# New Floor...



## Mickm (Apr 10, 2013)

Hello All,
I installed VCT flooring in my shop about 10 years ago but I have never been able to keep it looking like I think it should and it was just too much trouble.
So, I decided to go another avenue and purchased RaceDeck to cover the existing tiles.
I did not put it under my lift but maybe later.
I am very pleased with the RaceDeck, it cleans up very easily and looks like new.
Great product in my opinion.:rockin:














Cheers!
Mickm


----------



## havasu (Apr 10, 2013)

I really like the RaceDeck! One question though...If a dog was to "piddle" in the middle of the floor, how would you remove the urine odor? Wouldn't it seep the the bottom, under the floor, which you would have to pull up to properly clean?


----------



## MarkWood (Apr 10, 2013)

Good lookin floor MickM. and very nice shop!


----------



## Chris (Apr 10, 2013)

I wish my garage looked anything like that.


----------



## MarkWood (Apr 10, 2013)

Me too!!!!


----------



## Chris (Apr 10, 2013)

My goal if the tax man would stop robbing me is to have a garage like that some day.


----------



## thomask (Apr 11, 2013)

Hey Mickm,  

That is a real good looking floor in a super garage.

It is nice to have friends that share their good things with others.

Great color combo too! I want some of that  and it is on my list after I get the house interior remodeled. The black, silver, and red are my favorites so far.


----------



## Mickm (Apr 12, 2013)

Thanks for the kind words guys. I am very fortunate to have such a large shop to play. When the wife is away I only go in the house to sleep!
I would love to see  pics of your shops. 
Cheers!
Mickm


----------



## CarbaughDave (May 6, 2013)

It's looking very lovely. :rockin: Your garage setup is also good, clean and tidy. And because of this flooring the space is also looking more and big. I have personally experienced that there are various tricks of flooring to make a room look bigger.


----------



## Chris (May 6, 2013)

CarbaughDave said:


> It's looking very lovely. :rockin: Your garage setup is also good, clean and tidy. And because of this flooring the space is also looking more and big. I have personally experienced that there are various tricks of flooring to make a room look bigger.

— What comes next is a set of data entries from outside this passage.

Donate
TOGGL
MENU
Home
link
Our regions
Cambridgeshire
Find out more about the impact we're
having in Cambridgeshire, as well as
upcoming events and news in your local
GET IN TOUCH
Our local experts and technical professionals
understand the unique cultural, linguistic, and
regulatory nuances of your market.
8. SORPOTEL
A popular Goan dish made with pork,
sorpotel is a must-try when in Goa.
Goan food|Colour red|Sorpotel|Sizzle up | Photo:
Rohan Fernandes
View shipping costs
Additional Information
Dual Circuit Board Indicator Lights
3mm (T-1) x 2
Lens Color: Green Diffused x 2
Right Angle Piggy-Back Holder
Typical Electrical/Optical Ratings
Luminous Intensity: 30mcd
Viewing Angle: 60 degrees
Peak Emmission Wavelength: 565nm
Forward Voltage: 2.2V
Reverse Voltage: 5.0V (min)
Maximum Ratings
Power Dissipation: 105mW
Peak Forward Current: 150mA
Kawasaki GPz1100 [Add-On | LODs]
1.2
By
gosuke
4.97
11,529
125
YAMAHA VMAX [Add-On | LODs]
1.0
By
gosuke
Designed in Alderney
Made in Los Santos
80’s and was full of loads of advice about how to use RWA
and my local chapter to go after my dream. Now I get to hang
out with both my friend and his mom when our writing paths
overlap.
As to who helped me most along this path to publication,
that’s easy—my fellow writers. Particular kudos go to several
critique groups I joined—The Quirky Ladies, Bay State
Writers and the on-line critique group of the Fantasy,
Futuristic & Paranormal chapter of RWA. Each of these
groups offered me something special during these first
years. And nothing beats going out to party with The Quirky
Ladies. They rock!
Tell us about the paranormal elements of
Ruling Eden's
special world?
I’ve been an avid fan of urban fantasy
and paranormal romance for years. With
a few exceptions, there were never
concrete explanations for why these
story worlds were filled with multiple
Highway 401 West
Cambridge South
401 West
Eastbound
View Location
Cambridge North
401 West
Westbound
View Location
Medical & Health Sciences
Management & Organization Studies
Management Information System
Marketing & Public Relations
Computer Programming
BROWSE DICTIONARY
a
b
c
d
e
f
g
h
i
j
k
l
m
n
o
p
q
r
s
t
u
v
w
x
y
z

Hey Dave, Where are you out of? Do you sell Powder Coating machines? I only ask becasue your IP shows you in Montana but your link is for a company in Florida.


----------



## thomask (May 6, 2013)

CarbaughDave said:


> It's looking very lovely. :rockin: Your garage setup is also good, clean and tidy. And because of this flooring the space is also looking more and big. I have personally experienced that there are various tricks of flooring to make a room look bigger.



Hey Dave,  I would like to hear some of those tricks as my 20 x 20 garage could use some floor tile.  My tool boxes are red and my wall cabinets are wood color formica doors.   

View attachment 008.jpg


----------